SLO County supervisors weigh in on CEQA reform
March 5, 2017
OPINION by T. KEITH GURNEE
Late last month, the San Luis Obispo County Board of Supervisors considered the Planning Priorities Report as prepared by the Planning and Building Department that outlined what the department felt those priorities should be. That department quickly discovered that the board had very different ideas as driven home by supervisors John Peschong and Lynn Compton.
Moving squarely to the top of the list was the long-overdue overhaul of the county’s administration of the California Environmental Quality Act (CEQA). The county’s CEQA process has been secretive and slanted for the better part of 30 years. The group responsible for overseeing the preparation of EIR’s in this county has long pursued a hidden agenda, earning the moniker of “the opposition team.”
Many of the EIR’s prepared by the county and its narrow team of consultants have been little more than slanted “hit pieces.” Where EIR’s were intended to be objective, informative, and truthful, many of the EIR’s processed by this county have been subjective, misrepresentative, and inaccurate. This has to change, and this board has showed the determination to make that change.
The board unanimously acted to direct the department to return for the revised Planning Priorities Report ASAP reflecting the board’s clear directive to fix the CEQA process and do it soon. With the solid backing of the board, the leadership of the department now has the authority to do what it should and must do.

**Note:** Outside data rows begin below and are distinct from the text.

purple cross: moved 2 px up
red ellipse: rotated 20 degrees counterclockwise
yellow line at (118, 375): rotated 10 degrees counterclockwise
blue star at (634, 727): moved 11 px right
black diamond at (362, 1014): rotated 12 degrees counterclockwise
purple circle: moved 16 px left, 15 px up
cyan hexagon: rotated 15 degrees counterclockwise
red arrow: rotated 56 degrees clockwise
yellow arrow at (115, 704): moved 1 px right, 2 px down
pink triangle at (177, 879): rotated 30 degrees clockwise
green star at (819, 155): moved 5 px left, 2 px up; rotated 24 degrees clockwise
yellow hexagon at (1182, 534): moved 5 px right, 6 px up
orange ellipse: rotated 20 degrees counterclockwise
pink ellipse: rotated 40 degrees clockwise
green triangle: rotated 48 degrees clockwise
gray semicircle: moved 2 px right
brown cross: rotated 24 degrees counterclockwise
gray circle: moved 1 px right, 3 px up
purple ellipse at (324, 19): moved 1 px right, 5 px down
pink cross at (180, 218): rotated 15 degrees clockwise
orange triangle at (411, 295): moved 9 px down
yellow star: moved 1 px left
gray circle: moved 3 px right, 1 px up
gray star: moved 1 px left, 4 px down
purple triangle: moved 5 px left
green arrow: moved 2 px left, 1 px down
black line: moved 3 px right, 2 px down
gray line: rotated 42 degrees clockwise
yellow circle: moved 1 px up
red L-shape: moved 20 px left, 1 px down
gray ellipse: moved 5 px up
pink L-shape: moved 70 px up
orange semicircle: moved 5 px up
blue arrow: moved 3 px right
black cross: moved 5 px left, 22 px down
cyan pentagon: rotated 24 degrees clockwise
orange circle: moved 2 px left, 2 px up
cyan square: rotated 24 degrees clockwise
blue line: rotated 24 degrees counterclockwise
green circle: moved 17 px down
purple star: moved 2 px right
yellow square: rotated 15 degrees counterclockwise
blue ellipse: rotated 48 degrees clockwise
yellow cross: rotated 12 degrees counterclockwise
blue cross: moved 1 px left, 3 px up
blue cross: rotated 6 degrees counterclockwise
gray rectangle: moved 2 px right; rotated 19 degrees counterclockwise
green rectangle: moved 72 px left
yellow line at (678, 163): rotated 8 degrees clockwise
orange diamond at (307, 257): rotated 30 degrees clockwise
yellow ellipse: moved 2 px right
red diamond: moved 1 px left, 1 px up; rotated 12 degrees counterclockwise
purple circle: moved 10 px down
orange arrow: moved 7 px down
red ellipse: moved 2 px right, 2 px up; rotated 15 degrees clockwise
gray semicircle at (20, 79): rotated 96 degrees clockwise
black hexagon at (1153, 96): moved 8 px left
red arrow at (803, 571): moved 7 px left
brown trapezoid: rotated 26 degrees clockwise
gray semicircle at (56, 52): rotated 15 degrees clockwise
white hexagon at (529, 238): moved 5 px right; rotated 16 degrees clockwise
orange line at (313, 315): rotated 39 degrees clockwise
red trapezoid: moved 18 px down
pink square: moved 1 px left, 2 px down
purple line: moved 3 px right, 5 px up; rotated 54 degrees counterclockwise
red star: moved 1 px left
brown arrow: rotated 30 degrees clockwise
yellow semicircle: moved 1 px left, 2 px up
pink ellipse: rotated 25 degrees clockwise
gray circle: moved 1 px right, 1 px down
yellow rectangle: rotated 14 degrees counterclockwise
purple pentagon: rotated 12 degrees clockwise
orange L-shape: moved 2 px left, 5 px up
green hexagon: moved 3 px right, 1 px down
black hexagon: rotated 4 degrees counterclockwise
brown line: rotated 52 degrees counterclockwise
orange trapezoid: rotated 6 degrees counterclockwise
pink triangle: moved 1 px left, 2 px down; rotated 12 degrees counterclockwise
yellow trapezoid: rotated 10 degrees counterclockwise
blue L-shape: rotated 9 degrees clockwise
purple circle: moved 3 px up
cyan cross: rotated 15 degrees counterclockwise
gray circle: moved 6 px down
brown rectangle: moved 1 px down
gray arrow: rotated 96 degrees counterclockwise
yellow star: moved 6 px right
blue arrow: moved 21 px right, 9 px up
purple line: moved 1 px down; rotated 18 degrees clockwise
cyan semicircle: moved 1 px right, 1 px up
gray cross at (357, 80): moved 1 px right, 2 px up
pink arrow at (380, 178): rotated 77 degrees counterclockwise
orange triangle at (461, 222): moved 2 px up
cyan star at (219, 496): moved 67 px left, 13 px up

As the department prepares to respond to the board, here are but a few of the things that demand improvement in what has been a clandestine, heavily biased process for the better part of three decades:
1. Eliminate the secrecy: The CEQA process needs much more transparency, particularly in the early part of the process where administrative draft EIRs and staff responses to those drafts need to see the light of day.
2. Change the culture: The county’s environmental review staff has been steeped in the “culture of no” for decades and has measured their careers by the number of projects they have turned down rather than the number of projects they’ve made better. They treat the applicants who pay for their services as adversaries rather than customers, and applicants are essentially paying them to impose their projects. The county would do well in incentivizing the early retirement of certain key staff members.
3. Expand the eligible consultant list for EIRs: County environmental staff holds sway over a small list of CEQA consultants who are malleable to their wishes. Accordingly, the quality, accuracy, and veracity of the EIR’s produced by the county have suffered. The county needs to expand its list to avoid local prejudice and enhance the analysis by qualified firms to reveal truths rather than misperceptions.
4. Pull back on the overreach: The County’s CEQA procedures go well beyond the state’s CEQA guidelines on such matters as minor parcel maps, minor lot line adjustments, and grading, resulting in a protracted and expensive process requiring an army of bureaucrats. The county needs to revise its guidelines to be consistent with the state.
5. Establish thresholds of significance: While the county’s environmental staff has fought this for years, establishing thresholds of significance for environmental impacts would simplify EIRs and reduce what have become exorbitant costs associated with the CEQA process.
6. Allow applicant involvement in the CEQA consultant selection process: While the county should still retain the authority to ultimately select CEQA consultants at the expense of the applicants, allowing applicants to participate in the interview and selection process would shed more light on the CEQA process while providing more information at the outset of that process.
7. Eliminate significance creep: The measuring stick for determining the significance of environmental impacts has become overly restrictive and arbitrary over the years. Today even the tiniest of impacts are being deemed “significant” when they are not. That needs to change.
8. Craft reasonable mitigation measures: This county continues to come up with measures to mitigate environmental impacts that border on the ludicrous. Consider the Santa Margarita Ranch project which called for paying $94,000 per house for its assumed air quality impacts. Overreaching mitigation measures are designed to kill projects, not make them better.
9. Work on statewide CEQA reform: CEQA has clearly begun to lose favor with the state legislature and the governor, and bills have been introduced to limit the scope of CEQA. Rather than an information tool to inform public decision-making, CEQA has become the weapon of choice for NIMBY-ism.
10. Firmly direct the SLO County Counsel’s Office to support Local CEQA reforms: The county counsel’s office has been part and parcel of the county’s CEQA abuse, including blocking public access to administrative draft EIR’s and county staff responses to those drafts. That office needs to facilitate CEQA reforms, not block them.
It is high time and to the great credit of the San Luis Obispo County Board of Supervisors that they have unanimously taken the bull by the horns to bring about local CEQA reforms. Hopefully they will ride that bull to a timely and proper conclusion in improving a process that sorely needs it.